Assigned task 1 — Copy the part of the passage below from "So I finished" up to and including "some fresh air.".

Document excerpt —
********************

This morning, I woke up at 10:30. In a matter of minutes, I was back in front of the computer, scrabbling at the keyboard, fighting Nightkin and scrounging for fission batteries. After I realised all my saves were corrupted for the third time in a row, I got up annoyedly and retreated into the room with The Doomsday Key, a novel by James Rollins.
I love the way Rollins is able to expertly weave and interlink several unrelated locations and events, ranging from the Colony Collapse Disorder to the Svalbard Global Seed Vault into a story while describing every place and happening with such impeccable believability.
So I finished the book. I frowned to myself. Damn, now there’s nothing to help me procrastinate.
Drenched in perspiration from the stifling heat of the afternoon sun, I wandered back out to the living room and declared that I wanted to cycle. Anything to avoid doing Project Work. Besides, didn’t exercise release hormones. You know, those… happiness hormones. Endolphins. Dopeamines. Serotonins. Whatever, I just needed them, along with some fresh air.
I hopped onto the creaking bicycle and towards the park. Getting onto a bike for the first time in weeks feels extremely liberating; The breeze brushing past your pant legs and sleeves, stroking your face as you trundle down the pavement; the damp, familiar smell of nature all around the park; the rush of adrenaline as you speed past cars and pedestrians.

********************

Assigned task 2 — Count how many lines of the records below contain the string "kandungan", treating case as significant, and give only the number.

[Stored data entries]
********************

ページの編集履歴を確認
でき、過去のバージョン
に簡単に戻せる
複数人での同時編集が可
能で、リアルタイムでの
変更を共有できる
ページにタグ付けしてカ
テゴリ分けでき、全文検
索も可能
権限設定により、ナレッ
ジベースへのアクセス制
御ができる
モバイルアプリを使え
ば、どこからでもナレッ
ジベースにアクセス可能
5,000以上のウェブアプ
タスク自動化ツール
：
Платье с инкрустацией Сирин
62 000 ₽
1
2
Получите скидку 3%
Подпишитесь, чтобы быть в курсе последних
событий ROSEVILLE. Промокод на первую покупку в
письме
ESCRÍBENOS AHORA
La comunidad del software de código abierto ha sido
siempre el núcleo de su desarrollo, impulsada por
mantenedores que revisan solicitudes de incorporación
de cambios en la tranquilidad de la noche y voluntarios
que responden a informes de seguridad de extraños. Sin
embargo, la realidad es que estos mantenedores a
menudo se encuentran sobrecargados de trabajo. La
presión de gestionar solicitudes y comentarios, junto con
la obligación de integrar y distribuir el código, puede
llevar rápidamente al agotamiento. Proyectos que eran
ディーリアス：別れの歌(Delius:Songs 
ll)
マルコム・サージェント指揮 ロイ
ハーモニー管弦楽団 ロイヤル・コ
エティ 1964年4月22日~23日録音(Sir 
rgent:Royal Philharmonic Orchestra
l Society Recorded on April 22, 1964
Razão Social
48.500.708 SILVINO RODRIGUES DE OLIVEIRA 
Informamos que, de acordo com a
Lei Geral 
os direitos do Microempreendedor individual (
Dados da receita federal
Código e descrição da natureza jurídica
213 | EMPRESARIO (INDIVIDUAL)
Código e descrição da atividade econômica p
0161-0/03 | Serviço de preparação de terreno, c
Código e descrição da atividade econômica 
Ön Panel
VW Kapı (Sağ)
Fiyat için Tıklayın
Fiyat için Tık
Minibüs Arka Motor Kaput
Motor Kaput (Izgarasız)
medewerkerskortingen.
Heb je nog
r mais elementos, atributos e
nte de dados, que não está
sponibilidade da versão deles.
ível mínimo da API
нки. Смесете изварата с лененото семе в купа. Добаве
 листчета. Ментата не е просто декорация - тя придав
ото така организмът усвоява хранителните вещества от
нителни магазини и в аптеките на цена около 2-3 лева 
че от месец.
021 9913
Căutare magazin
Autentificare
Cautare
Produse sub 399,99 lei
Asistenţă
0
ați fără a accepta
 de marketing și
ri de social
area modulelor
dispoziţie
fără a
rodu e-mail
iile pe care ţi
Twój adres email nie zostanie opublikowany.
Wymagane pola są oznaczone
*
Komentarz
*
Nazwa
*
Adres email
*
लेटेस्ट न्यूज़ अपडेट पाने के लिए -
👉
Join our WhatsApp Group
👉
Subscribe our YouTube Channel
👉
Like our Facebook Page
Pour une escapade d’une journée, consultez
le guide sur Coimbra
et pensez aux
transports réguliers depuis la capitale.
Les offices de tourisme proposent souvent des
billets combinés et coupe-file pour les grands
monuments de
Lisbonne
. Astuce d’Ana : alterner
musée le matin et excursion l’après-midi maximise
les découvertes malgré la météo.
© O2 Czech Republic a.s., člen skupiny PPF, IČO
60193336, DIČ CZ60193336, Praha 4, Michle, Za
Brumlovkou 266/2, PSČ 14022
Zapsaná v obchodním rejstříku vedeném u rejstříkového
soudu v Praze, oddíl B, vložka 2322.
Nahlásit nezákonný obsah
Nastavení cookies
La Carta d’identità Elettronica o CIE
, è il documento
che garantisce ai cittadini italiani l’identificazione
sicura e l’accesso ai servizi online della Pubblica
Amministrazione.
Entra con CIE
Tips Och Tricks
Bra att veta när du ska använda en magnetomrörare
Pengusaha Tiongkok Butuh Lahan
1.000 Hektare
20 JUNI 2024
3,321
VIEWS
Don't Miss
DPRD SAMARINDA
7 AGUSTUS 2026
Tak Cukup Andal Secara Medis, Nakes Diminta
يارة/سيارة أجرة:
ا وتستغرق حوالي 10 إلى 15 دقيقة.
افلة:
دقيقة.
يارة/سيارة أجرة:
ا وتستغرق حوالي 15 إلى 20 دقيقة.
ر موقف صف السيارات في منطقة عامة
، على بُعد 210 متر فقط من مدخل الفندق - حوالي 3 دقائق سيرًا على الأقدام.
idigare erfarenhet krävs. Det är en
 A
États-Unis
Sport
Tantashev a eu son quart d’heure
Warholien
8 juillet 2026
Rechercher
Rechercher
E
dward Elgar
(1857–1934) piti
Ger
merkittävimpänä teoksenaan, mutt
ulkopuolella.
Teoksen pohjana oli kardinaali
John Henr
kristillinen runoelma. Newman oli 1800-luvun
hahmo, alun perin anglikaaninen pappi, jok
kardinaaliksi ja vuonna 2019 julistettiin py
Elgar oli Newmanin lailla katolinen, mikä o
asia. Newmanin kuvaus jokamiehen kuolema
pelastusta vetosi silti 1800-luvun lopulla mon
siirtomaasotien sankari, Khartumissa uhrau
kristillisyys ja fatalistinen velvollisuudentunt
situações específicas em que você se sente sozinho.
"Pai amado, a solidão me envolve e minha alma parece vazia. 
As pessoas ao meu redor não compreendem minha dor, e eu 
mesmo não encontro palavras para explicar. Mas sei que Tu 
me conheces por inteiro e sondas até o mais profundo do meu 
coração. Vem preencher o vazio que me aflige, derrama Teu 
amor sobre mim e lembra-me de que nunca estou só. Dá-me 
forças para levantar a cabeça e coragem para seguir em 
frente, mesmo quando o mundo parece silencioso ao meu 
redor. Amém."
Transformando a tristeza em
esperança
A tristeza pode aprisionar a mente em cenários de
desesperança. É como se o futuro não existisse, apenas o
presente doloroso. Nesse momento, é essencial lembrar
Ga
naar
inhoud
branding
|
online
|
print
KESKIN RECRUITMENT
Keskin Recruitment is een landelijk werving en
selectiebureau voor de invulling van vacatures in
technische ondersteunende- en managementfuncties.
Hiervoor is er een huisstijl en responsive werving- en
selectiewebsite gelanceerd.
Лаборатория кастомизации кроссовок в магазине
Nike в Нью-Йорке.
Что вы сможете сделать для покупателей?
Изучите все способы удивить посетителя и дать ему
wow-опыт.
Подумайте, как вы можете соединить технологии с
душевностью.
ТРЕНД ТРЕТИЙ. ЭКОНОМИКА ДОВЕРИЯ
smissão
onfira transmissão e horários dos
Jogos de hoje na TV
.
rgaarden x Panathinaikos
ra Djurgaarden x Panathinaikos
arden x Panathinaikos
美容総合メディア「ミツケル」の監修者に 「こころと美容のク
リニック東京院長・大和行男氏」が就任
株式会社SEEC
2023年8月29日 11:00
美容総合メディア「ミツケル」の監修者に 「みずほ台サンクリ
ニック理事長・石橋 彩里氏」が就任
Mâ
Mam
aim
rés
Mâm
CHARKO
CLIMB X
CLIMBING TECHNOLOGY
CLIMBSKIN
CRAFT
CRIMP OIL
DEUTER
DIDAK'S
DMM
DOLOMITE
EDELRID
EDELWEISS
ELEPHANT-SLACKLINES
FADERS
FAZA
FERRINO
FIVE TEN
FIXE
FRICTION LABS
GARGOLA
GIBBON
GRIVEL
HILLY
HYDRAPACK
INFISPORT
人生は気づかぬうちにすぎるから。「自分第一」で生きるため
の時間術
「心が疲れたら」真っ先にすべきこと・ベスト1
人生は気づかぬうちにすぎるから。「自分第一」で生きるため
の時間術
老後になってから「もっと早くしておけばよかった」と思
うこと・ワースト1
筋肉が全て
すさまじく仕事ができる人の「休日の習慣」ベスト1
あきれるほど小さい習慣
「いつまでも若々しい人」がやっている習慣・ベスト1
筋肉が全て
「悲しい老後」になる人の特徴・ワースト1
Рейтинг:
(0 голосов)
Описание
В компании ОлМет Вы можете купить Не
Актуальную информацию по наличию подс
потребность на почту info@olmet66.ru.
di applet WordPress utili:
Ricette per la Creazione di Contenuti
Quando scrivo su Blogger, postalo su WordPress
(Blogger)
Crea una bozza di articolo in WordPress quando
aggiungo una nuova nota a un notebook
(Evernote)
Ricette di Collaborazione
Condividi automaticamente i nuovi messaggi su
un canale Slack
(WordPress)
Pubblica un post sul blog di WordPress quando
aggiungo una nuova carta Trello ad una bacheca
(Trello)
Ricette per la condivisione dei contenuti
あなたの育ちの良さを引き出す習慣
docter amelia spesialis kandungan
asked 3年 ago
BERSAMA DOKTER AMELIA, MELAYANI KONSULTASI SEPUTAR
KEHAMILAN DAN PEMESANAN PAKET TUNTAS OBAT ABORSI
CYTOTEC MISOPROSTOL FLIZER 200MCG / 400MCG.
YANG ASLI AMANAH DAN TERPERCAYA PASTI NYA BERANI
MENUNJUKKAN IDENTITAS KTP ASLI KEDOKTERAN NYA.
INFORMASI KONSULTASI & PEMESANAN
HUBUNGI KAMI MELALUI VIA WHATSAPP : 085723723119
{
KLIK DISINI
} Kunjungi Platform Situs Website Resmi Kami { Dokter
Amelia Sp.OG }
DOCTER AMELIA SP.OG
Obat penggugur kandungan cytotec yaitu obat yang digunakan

********************

Response box 1 —
So I finished the book. I frowned to myself. Damn, now there’s nothing to help me procrastinate.
Drenched in perspiration from the stifling heat of the afternoon sun, I wandered back out to the living room and declared that I wanted to cycle. Anything to avoid doing Project Work. Besides, didn’t exercise release hormones. You know, those… happiness hormones. Endolphins. Dopeamines. Serotonins. Whatever, I just needed them, along with some fresh air.

Response box 2 — 2